By accident, Llewyn lets out the Gorfeins'

cat and he embarks on a mission to find it.

Thankfully, Llewyn locates the animal and takes it to the flat of friends Jim (Justin Timberlake) and Jean (Carey Mulligan), who are also a singing duo.

When the Gorfeins' cat escapes a second time, Llewyn resigns himself to telling them the horrible truth and he heads to Chicago for an important audition in the company of drug-addicted jazz musician Roland Turner (John Goodman) and his driver Johnny Five.

Interspersed with musical performances by the cast, Inside Llewyn Davis is another offbeat character study from Joel and Ethan Coen, which proves what goes around, comes around. Isaac is terrific, weathering each outrageous misfortune with the same look of mournful resignation, while Mulligan plays effectively against type as a feisty independent woman, who isn't afraid to speak her mind.
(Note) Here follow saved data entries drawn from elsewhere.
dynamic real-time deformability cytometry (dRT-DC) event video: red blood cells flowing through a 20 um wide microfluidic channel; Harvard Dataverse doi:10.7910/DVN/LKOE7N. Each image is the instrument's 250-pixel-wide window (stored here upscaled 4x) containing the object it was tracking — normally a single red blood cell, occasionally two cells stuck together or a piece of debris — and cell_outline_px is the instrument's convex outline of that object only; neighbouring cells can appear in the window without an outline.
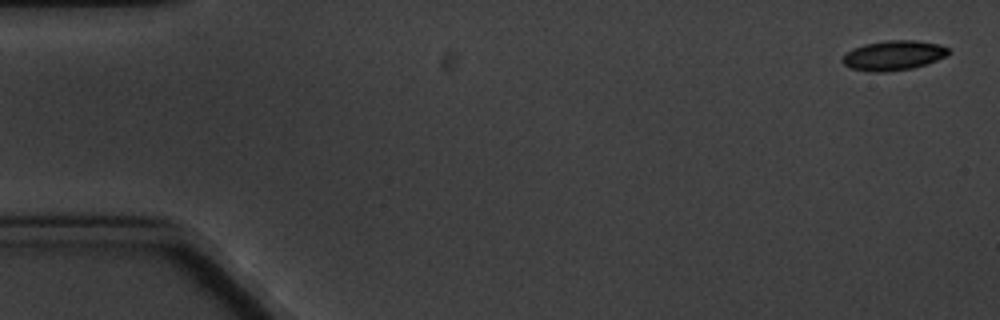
{"species": "common noctule bat (a hibernating species)", "species_latin": "Nyctalus noctula", "temperature_condition": "cold", "stored_images_in_passage": 7, "camera_frame_rate_fps": 3000, "um_per_image_px": 0.085, "animal": {"sex": "male", "body_mass_g": 20.1, "forearm_length_mm": 53.5}, "frame": {"image": 1, "passage_image": 1, "time_ms": 0.0, "image_size_px": [1000, 320], "cell_outline_px": [[952, 52], [936, 60], [912, 68], [888, 72], [868, 72], [848, 68], [840, 60], [852, 48], [864, 44], [888, 40], [916, 40], [940, 44], [948, 48]], "centroid_in_image_um": [75.92, 4.71], "position_along_channel_um": 9.1, "area_um2": 18.5}}
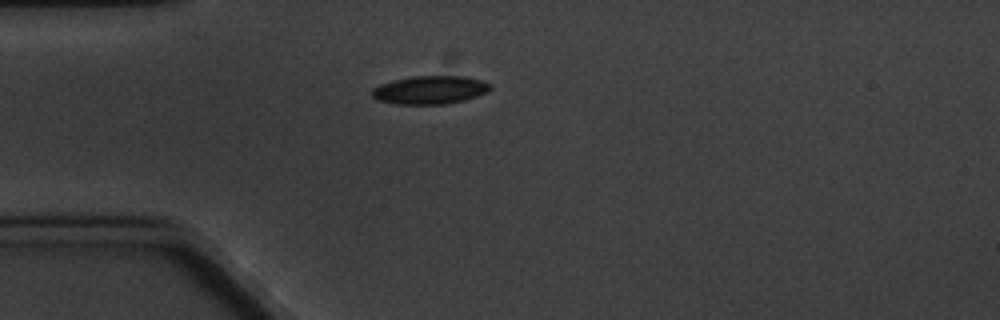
{"frame": {"image": 2, "passage_image": 5, "time_ms": 4.667, "image_size_px": [1000, 320], "cell_outline_px": [[492, 88], [488, 92], [464, 100], [444, 104], [396, 104], [376, 100], [372, 96], [372, 88], [380, 84], [392, 80], [412, 76], [464, 76], [484, 80], [492, 84]], "centroid_in_image_um": [36.56, 7.63], "position_along_channel_um": 48.4, "area_um2": 19.71}}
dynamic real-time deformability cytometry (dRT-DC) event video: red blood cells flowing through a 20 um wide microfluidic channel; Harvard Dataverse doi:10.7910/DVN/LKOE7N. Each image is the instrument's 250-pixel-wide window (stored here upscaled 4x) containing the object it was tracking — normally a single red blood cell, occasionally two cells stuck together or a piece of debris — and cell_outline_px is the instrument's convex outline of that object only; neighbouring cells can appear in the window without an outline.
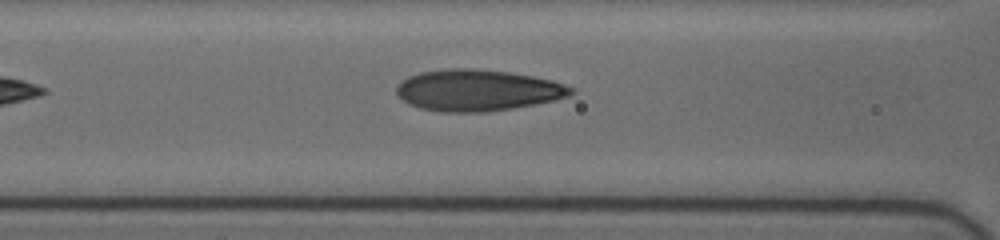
{"species": "human", "species_latin": "Homo sapiens", "temperature_condition": "cold", "stored_images_in_passage": 4, "segment_of_instrument_passage": [2, 2], "camera_frame_rate_fps": 3000, "um_per_image_px": 0.085, "donor": {"sex": "female"}, "frame": {"image": 1, "passage_image": 4, "time_ms": 2.667, "image_size_px": [1000, 240], "cell_outline_px": [[576, 92], [568, 96], [556, 100], [536, 104], [512, 108], [484, 112], [440, 112], [420, 108], [408, 104], [396, 92], [396, 88], [408, 76], [420, 72], [444, 68], [472, 68], [508, 72], [532, 76], [552, 80], [564, 84], [572, 88]], "centroid_in_image_um": [40.6, 7.67], "position_along_channel_um": 126.0, "area_um2": 42.08}}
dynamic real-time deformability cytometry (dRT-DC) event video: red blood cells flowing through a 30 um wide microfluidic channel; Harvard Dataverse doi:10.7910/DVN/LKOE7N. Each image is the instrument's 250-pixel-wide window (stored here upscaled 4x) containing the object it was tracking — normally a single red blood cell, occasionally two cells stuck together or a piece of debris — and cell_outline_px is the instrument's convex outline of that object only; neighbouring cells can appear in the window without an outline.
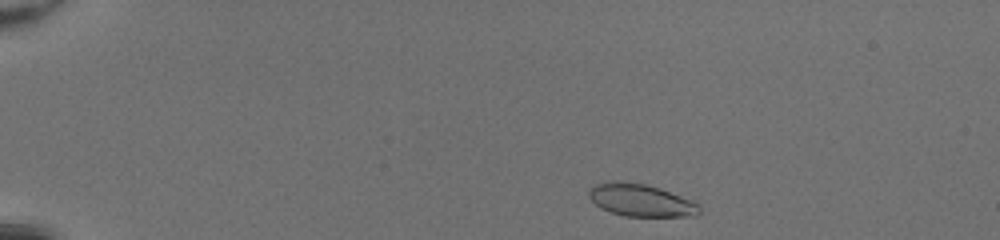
{"species": "common noctule bat (a hibernating species)", "species_latin": "Nyctalus noctula", "temperature_condition": "room temperature", "stored_images_in_passage": 42, "camera_frame_rate_fps": 3000, "um_per_image_px": 0.085, "animal": {"sex": "female", "body_mass_g": 20.0, "forearm_length_mm": 54.0}, "frame": {"image": 1, "passage_image": 2, "time_ms": 0.333, "image_size_px": [1000, 240], "cell_outline_px": [[700, 212], [696, 216], [624, 216], [600, 208], [588, 196], [588, 192], [596, 184], [608, 180], [620, 180], [644, 184], [660, 188], [692, 200], [700, 204]], "centroid_in_image_um": [54.48, 17.01], "position_along_channel_um": 30.5, "area_um2": 20.98}}
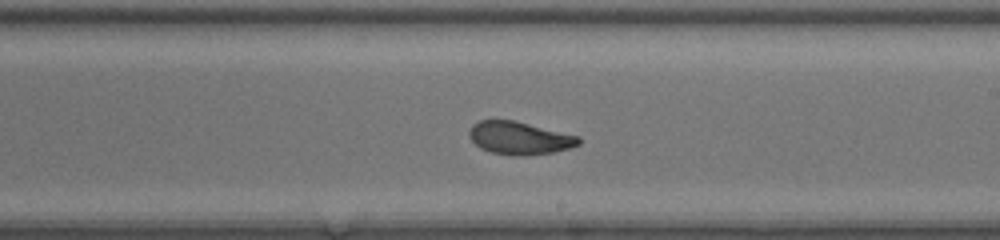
{"frame": {"image": 2, "passage_image": 24, "time_ms": 7.667, "image_size_px": [1000, 240], "cell_outline_px": [[580, 144], [568, 148], [552, 152], [520, 156], [512, 156], [492, 152], [480, 148], [468, 136], [468, 132], [472, 124], [480, 120], [512, 120], [580, 136]], "centroid_in_image_um": [44.13, 11.73], "position_along_channel_um": 244.9, "area_um2": 20.81}}
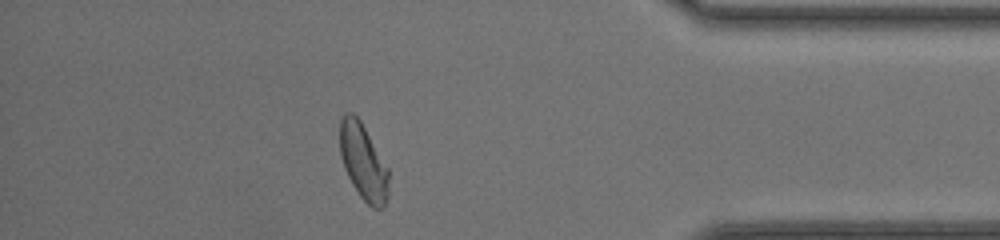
{"frame": {"image": 3, "passage_image": 37, "time_ms": 12.0, "image_size_px": [1000, 240], "cell_outline_px": [[388, 196], [384, 204], [380, 208], [372, 208], [360, 196], [352, 184], [344, 168], [340, 156], [340, 120], [344, 112], [352, 112], [360, 120], [388, 168]], "centroid_in_image_um": [30.86, 13.74], "position_along_channel_um": 404.3, "area_um2": 21.44}, "authors_computed_cell_mechanics": {"area_um2": 21.2993, "velocity_mm_per_s": 4.2973, "shape_relaxation_time_tau1_ms": 6.0548, "shape_relaxation_time_tau2_ms": 1.4009, "deformation_change_tau1": 0.2138, "deformation_change_tau2": 0.0505}}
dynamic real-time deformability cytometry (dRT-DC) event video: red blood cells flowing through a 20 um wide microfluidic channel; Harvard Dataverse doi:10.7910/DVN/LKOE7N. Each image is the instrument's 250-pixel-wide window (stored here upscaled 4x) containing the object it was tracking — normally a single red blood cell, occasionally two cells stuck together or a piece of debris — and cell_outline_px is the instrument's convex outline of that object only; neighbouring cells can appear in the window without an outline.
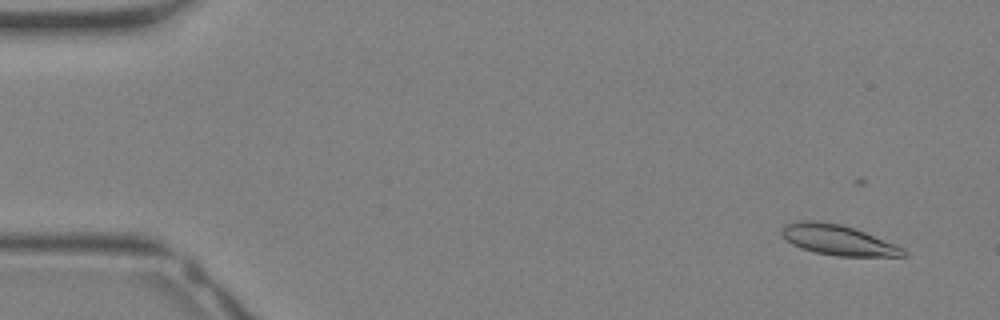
{"species": "Egyptian fruit bat (a non-hibernating species)", "species_latin": "Rousettus aegyptiacus", "temperature_condition": "warm", "stored_images_in_passage": 33, "camera_frame_rate_fps": 3000, "um_per_image_px": 0.085, "animal": {"sex": "female"}, "frame": {"image": 1, "passage_image": 3, "time_ms": 0.667, "image_size_px": [1000, 320], "cell_outline_px": [[908, 256], [836, 256], [816, 252], [800, 248], [792, 244], [780, 232], [784, 224], [800, 220], [820, 220], [840, 224], [864, 232], [904, 248], [908, 252]], "centroid_in_image_um": [71.21, 20.39], "position_along_channel_um": 13.8, "area_um2": 21.39}}
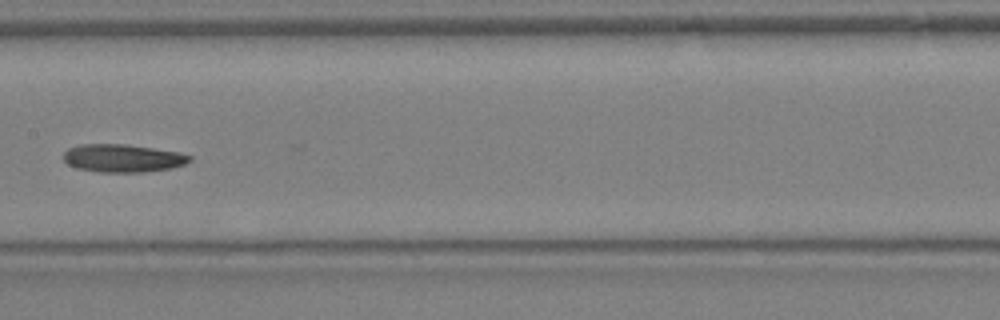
{"frame": {"image": 2, "passage_image": 18, "time_ms": 5.667, "image_size_px": [1000, 320], "cell_outline_px": [[192, 160], [184, 164], [172, 168], [144, 172], [100, 172], [76, 168], [68, 164], [64, 160], [64, 152], [68, 148], [80, 144], [124, 144], [180, 152], [192, 156]], "centroid_in_image_um": [10.44, 13.44], "position_along_channel_um": 197.0, "area_um2": 20.58}}
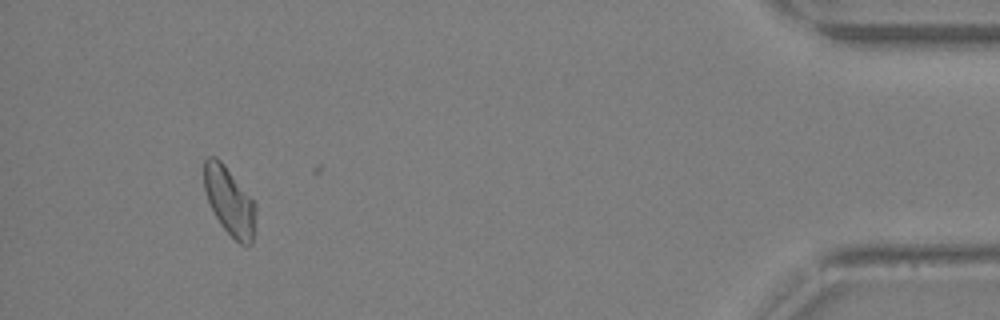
{"frame": {"image": 3, "passage_image": 32, "time_ms": 10.333, "image_size_px": [1000, 320], "cell_outline_px": [[256, 212], [252, 244], [240, 244], [220, 224], [208, 200], [204, 188], [204, 160], [208, 156], [216, 156], [224, 164], [256, 204]], "centroid_in_image_um": [19.5, 17.08], "position_along_channel_um": 415.7, "area_um2": 20.17}}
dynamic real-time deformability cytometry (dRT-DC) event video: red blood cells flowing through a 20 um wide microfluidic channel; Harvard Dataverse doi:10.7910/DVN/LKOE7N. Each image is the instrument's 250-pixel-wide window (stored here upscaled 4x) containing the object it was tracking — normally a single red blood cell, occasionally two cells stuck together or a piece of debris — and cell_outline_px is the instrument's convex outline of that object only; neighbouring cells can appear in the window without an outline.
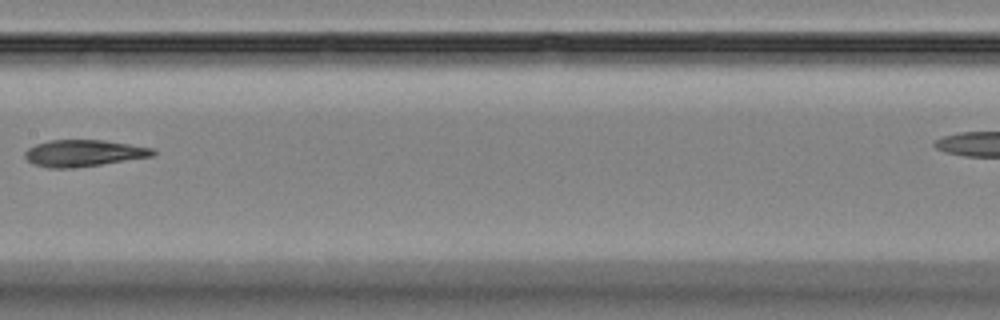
{"species": "Egyptian fruit bat (a non-hibernating species)", "species_latin": "Rousettus aegyptiacus", "temperature_condition": "room temperature", "stored_images_in_passage": 11, "camera_frame_rate_fps": 3000, "um_per_image_px": 0.085, "animal": {"sex": "female"}, "frame": {"image": 1, "passage_image": 5, "time_ms": 5.667, "image_size_px": [1000, 320], "cell_outline_px": [[156, 156], [100, 164], [68, 168], [48, 168], [32, 164], [24, 156], [24, 152], [28, 148], [36, 144], [48, 140], [104, 140], [152, 148], [156, 152]], "centroid_in_image_um": [7.09, 13.01], "position_along_channel_um": 200.3, "area_um2": 19.83}}
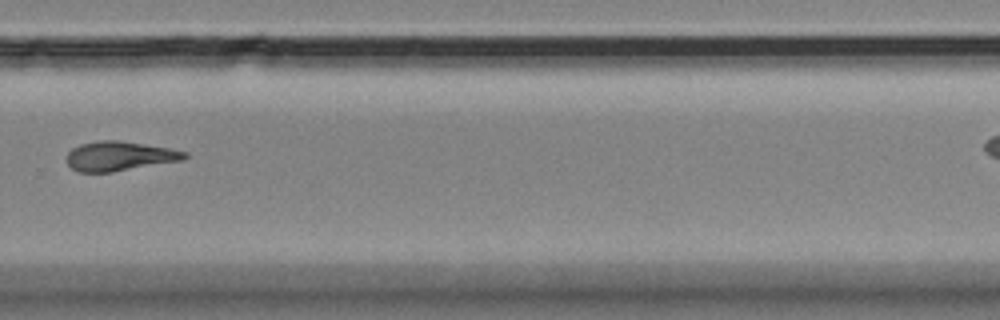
{"frame": {"image": 2, "passage_image": 8, "time_ms": 9.0, "image_size_px": [1000, 320], "cell_outline_px": [[188, 156], [184, 160], [112, 172], [80, 172], [72, 168], [68, 164], [68, 152], [72, 148], [80, 144], [96, 140], [120, 140], [172, 148], [188, 152]], "centroid_in_image_um": [10.2, 13.25], "position_along_channel_um": 319.6, "area_um2": 20.4}}
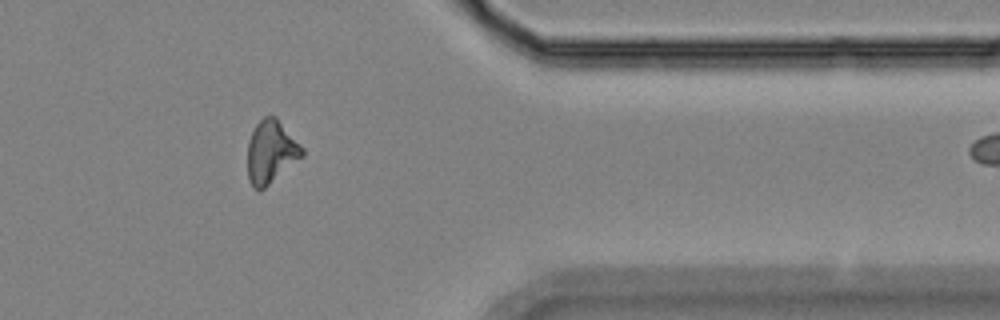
{"frame": {"image": 3, "passage_image": 10, "time_ms": 11.333, "image_size_px": [1000, 320], "cell_outline_px": [[304, 156], [260, 192], [248, 180], [248, 140], [256, 124], [264, 116], [276, 116], [304, 148]], "centroid_in_image_um": [23.05, 12.91], "position_along_channel_um": 388.4, "area_um2": 20.11}}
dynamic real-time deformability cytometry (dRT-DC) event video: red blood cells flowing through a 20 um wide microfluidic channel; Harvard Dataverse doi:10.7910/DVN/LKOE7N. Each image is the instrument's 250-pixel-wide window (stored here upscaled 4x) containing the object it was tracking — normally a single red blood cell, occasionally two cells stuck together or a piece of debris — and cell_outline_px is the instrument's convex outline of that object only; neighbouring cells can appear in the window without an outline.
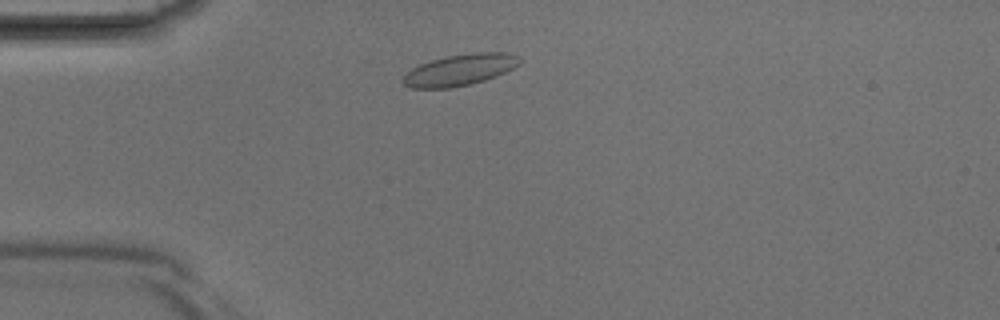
{"species": "Egyptian fruit bat (a non-hibernating species)", "species_latin": "Rousettus aegyptiacus", "temperature_condition": "room temperature", "stored_images_in_passage": 34, "camera_frame_rate_fps": 3000, "um_per_image_px": 0.085, "animal": {"sex": "male"}, "frame": {"image": 1, "passage_image": 4, "time_ms": 1.0, "image_size_px": [1000, 320], "cell_outline_px": [[520, 64], [496, 76], [484, 80], [452, 88], [412, 88], [404, 84], [400, 80], [412, 68], [420, 64], [432, 60], [448, 56], [476, 52], [508, 52], [520, 56]], "centroid_in_image_um": [39.1, 5.93], "position_along_channel_um": 45.9, "area_um2": 21.15}}
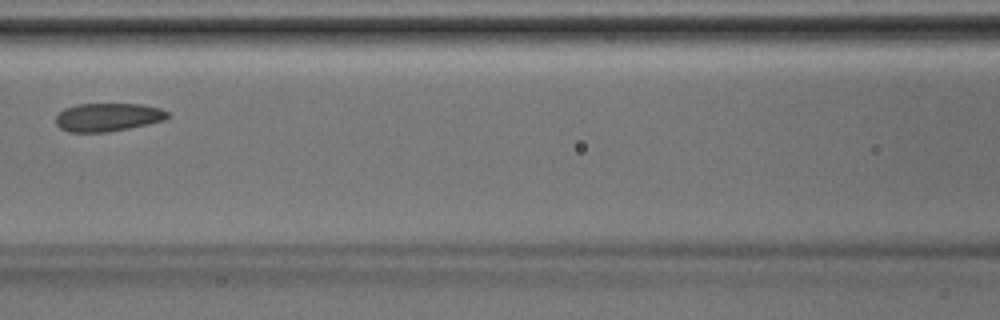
{"frame": {"image": 2, "passage_image": 12, "time_ms": 3.667, "image_size_px": [1000, 320], "cell_outline_px": [[168, 116], [164, 120], [148, 124], [108, 132], [68, 132], [60, 128], [56, 124], [56, 116], [64, 108], [76, 104], [140, 104], [160, 108], [168, 112]], "centroid_in_image_um": [9.14, 9.96], "position_along_channel_um": 157.5, "area_um2": 18.38}}
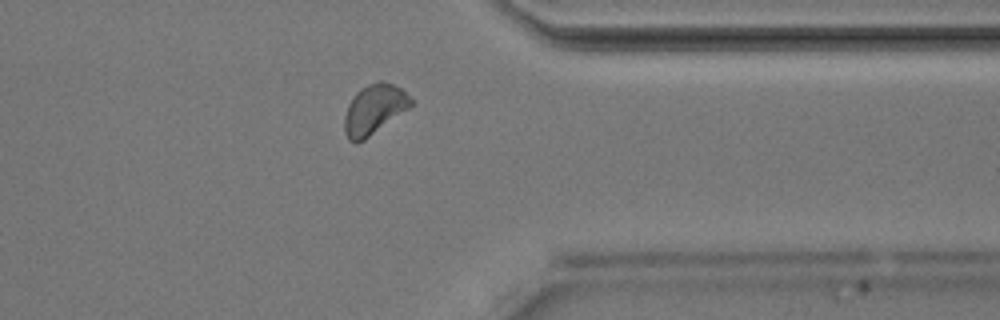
{"frame": {"image": 3, "passage_image": 26, "time_ms": 8.333, "image_size_px": [1000, 320], "cell_outline_px": [[412, 104], [408, 108], [364, 140], [356, 144], [348, 140], [344, 132], [344, 116], [348, 104], [356, 92], [360, 88], [368, 84], [380, 80], [384, 80], [400, 88], [412, 100]], "centroid_in_image_um": [31.75, 9.3], "position_along_channel_um": 379.7, "area_um2": 19.13}}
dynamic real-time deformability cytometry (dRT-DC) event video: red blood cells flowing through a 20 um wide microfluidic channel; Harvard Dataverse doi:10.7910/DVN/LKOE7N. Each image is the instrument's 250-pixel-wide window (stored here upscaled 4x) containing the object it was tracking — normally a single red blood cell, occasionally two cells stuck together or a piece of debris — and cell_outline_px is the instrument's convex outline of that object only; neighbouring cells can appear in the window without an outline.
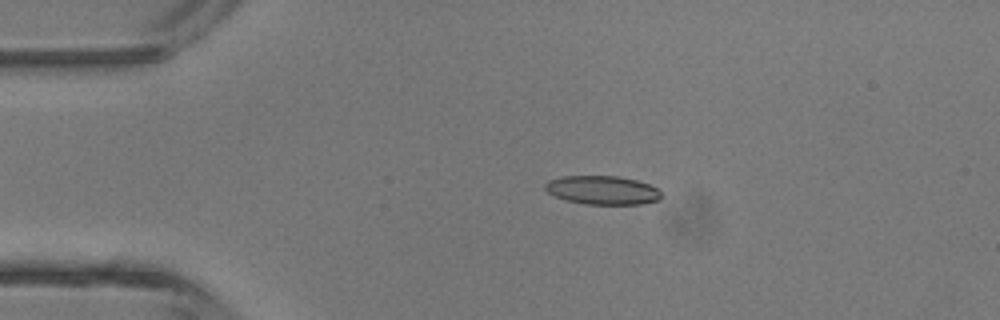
{"species": "common noctule bat (a hibernating species)", "species_latin": "Nyctalus noctula", "temperature_condition": "room temperature", "stored_images_in_passage": 4, "camera_frame_rate_fps": 3000, "um_per_image_px": 0.085, "animal": {"sex": "male", "body_mass_g": 13.3}, "frame": {"image": 1, "passage_image": 3, "time_ms": 3.0, "image_size_px": [1000, 320], "cell_outline_px": [[660, 200], [640, 204], [584, 204], [564, 200], [552, 196], [544, 188], [544, 184], [548, 180], [560, 176], [620, 176], [636, 180], [648, 184], [656, 188], [660, 192]], "centroid_in_image_um": [51.14, 16.16], "position_along_channel_um": 33.9, "area_um2": 19.59}}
Colourful supporting performances provide bookmarks for Llewyn's journey of self-discovery and the cat, which lands the protagonist in trouble, inevitably provides one of the film's comical highpoints.

This delightful and artfully composed comedy drama moves to its own soft beat, the colour palette is earthy and the humour dry. The direction is elegant and performances are exemplary.